What is required —
Transcribe the data below verbatim from the line with "Per agire rapidamente in caso di emorroidi" to the line with "vous ayez besoin". Include both of those lines.

Data supplied —
● ● ●
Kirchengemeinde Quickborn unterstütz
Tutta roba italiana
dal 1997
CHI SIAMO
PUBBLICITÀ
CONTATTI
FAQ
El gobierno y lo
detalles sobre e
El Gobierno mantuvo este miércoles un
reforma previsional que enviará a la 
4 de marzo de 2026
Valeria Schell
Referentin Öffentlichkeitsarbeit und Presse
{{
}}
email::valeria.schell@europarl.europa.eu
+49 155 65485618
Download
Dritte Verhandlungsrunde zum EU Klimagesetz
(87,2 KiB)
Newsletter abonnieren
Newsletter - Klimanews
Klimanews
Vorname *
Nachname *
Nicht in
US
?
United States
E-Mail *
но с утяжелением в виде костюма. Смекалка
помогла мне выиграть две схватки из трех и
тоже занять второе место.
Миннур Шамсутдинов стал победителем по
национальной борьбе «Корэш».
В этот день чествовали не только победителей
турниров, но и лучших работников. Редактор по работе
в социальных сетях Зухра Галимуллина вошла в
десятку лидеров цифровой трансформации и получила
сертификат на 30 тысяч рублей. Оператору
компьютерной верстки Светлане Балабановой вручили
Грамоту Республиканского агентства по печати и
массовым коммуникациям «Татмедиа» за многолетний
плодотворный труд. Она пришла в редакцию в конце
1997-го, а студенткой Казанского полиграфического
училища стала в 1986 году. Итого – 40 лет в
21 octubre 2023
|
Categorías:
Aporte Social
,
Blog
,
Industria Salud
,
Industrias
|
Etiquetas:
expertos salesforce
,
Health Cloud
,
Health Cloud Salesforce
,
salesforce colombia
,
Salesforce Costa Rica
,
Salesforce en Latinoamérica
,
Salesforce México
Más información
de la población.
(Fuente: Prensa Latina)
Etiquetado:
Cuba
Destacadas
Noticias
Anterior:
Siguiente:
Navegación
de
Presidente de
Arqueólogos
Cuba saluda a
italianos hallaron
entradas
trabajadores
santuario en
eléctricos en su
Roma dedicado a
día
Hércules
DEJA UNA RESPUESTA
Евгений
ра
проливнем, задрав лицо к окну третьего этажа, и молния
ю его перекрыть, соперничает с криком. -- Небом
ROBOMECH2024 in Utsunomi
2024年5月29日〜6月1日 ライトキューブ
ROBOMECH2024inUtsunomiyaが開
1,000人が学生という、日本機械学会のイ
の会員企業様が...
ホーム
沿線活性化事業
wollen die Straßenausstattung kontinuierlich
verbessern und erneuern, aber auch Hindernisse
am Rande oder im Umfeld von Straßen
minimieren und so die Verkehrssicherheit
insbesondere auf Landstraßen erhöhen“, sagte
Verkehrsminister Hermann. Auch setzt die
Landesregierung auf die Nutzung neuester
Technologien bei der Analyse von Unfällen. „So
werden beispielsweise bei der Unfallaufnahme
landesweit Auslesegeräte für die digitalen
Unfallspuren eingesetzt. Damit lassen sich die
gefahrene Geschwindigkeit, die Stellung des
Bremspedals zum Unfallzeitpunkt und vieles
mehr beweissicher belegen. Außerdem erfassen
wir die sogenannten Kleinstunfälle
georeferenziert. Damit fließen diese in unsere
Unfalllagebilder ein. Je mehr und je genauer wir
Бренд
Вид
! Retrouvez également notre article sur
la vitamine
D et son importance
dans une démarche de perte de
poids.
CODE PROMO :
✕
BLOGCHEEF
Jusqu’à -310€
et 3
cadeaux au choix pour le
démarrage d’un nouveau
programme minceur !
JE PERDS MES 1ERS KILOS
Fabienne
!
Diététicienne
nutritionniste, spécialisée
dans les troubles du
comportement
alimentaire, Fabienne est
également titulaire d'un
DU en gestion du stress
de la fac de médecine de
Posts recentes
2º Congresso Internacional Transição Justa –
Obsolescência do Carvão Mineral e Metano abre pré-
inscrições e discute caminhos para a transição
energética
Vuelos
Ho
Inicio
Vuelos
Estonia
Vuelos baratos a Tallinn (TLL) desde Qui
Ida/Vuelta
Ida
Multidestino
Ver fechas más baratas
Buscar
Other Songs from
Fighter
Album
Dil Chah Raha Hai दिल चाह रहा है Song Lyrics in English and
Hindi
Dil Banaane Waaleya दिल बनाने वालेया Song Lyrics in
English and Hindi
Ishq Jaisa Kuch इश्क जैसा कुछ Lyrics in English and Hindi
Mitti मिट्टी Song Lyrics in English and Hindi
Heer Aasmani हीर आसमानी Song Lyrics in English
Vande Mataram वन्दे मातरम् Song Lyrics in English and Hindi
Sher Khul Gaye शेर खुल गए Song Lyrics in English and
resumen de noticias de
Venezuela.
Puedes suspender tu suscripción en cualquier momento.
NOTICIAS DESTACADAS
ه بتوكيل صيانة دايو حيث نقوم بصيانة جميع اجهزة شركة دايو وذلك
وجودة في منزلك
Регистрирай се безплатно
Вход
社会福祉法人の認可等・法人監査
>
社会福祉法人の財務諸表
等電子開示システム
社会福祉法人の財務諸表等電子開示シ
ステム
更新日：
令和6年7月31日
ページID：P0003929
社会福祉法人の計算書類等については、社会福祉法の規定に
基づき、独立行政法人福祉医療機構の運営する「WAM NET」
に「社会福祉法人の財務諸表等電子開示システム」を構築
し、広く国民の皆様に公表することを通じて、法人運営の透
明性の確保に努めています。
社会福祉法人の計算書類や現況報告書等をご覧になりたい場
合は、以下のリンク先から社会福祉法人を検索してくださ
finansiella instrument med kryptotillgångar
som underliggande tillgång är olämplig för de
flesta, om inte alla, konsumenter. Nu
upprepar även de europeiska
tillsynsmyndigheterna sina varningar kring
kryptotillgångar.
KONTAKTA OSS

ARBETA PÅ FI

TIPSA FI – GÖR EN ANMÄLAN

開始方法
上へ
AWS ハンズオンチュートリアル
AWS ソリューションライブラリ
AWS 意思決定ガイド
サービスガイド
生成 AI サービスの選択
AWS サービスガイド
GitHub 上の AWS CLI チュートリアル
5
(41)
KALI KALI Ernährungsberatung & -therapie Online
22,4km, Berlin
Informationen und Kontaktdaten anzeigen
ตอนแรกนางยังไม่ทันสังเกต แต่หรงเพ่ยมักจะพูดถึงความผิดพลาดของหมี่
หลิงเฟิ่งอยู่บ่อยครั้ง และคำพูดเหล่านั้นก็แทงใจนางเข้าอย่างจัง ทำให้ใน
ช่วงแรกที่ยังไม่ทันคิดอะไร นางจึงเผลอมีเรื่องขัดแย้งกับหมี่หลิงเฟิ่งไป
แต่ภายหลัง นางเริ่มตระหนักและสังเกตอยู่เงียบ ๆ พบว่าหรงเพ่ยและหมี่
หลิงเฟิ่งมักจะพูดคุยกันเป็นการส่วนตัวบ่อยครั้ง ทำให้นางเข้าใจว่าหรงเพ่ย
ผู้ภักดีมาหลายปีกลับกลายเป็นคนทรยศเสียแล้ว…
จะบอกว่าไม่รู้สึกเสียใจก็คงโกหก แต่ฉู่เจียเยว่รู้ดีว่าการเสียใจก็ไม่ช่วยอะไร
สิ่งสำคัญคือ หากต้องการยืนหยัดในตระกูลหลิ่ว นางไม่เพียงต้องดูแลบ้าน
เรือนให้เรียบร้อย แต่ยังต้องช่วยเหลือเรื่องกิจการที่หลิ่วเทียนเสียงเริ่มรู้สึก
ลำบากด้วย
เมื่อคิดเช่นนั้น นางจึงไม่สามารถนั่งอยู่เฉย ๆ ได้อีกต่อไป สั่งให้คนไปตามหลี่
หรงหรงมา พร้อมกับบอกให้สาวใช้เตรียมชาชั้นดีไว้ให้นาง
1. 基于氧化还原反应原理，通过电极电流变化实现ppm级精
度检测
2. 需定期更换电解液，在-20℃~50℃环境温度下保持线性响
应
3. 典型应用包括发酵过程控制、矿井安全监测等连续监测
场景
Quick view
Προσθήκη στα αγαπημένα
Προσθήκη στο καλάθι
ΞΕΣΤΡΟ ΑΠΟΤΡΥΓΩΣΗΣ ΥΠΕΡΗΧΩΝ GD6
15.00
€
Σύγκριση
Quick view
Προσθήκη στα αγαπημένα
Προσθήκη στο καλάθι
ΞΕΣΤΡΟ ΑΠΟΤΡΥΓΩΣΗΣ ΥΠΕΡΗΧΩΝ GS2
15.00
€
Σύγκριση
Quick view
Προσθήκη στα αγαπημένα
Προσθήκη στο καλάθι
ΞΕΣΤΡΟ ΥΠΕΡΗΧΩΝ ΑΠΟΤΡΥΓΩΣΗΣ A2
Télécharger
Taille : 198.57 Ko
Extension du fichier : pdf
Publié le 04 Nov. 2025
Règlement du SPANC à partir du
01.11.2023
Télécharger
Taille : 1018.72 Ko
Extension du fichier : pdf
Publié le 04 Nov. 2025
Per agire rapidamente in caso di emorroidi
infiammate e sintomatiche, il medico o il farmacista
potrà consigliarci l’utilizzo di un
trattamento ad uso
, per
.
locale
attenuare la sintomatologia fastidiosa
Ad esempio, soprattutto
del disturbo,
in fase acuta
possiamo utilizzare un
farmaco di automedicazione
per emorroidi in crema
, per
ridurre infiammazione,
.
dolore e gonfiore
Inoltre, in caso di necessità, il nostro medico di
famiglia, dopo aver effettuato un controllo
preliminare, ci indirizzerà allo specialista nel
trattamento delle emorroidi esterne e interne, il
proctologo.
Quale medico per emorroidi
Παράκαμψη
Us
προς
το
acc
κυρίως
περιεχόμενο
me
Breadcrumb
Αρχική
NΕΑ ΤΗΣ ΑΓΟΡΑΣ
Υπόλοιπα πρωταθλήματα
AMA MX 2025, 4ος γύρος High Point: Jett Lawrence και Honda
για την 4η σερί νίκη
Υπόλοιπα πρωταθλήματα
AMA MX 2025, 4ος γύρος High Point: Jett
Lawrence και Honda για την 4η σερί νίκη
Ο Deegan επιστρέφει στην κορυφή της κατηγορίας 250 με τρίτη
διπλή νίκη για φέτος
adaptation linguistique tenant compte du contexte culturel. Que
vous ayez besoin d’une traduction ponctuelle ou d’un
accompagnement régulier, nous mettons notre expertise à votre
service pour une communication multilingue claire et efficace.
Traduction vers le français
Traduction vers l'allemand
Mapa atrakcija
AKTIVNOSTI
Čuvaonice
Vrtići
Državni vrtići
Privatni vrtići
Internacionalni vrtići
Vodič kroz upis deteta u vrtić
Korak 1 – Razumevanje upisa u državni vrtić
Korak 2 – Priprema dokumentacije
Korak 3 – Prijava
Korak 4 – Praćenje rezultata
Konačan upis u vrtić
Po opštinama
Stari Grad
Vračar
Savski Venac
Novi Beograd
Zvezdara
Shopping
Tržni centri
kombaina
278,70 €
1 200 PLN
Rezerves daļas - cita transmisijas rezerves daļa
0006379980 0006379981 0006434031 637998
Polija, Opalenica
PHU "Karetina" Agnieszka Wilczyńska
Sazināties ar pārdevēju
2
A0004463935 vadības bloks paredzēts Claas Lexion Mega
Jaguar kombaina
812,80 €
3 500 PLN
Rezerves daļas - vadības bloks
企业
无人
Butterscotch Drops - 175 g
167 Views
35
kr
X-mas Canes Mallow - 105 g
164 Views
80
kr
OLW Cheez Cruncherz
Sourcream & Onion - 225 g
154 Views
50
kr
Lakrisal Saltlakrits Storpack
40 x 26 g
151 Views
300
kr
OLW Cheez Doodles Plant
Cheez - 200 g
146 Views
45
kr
● ● ●
Answer to the problem —
Per agire rapidamente in caso di emorroidi
infiammate e sintomatiche, il medico o il farmacista
potrà consigliarci l’utilizzo di un
trattamento ad uso
, per
.
locale
attenuare la sintomatologia fastidiosa
Ad esempio, soprattutto
del disturbo,
in fase acuta
possiamo utilizzare un
farmaco di automedicazione
per emorroidi in crema
, per
ridurre infiammazione,
.
dolore e gonfiore
Inoltre, in caso di necessità, il nostro medico di
famiglia, dopo aver effettuato un controllo
preliminare, ci indirizzerà allo specialista nel
trattamento delle emorroidi esterne e interne, il
proctologo.
Quale medico per emorroidi
Παράκαμψη
Us
προς
το
acc
κυρίως
περιεχόμενο
me
Breadcrumb
Αρχική
NΕΑ ΤΗΣ ΑΓΟΡΑΣ
Υπόλοιπα πρωταθλήματα
AMA MX 2025, 4ος γύρος High Point: Jett Lawrence και Honda
για την 4η σερί νίκη
Υπόλοιπα πρωταθλήματα
AMA MX 2025, 4ος γύρος High Point: Jett
Lawrence και Honda για την 4η σερί νίκη
Ο Deegan επιστρέφει στην κορυφή της κατηγορίας 250 με τρίτη
διπλή νίκη για φέτος
adaptation linguistique tenant compte du contexte culturel. Que
vous ayez besoin d’une traduction ponctuelle ou d’un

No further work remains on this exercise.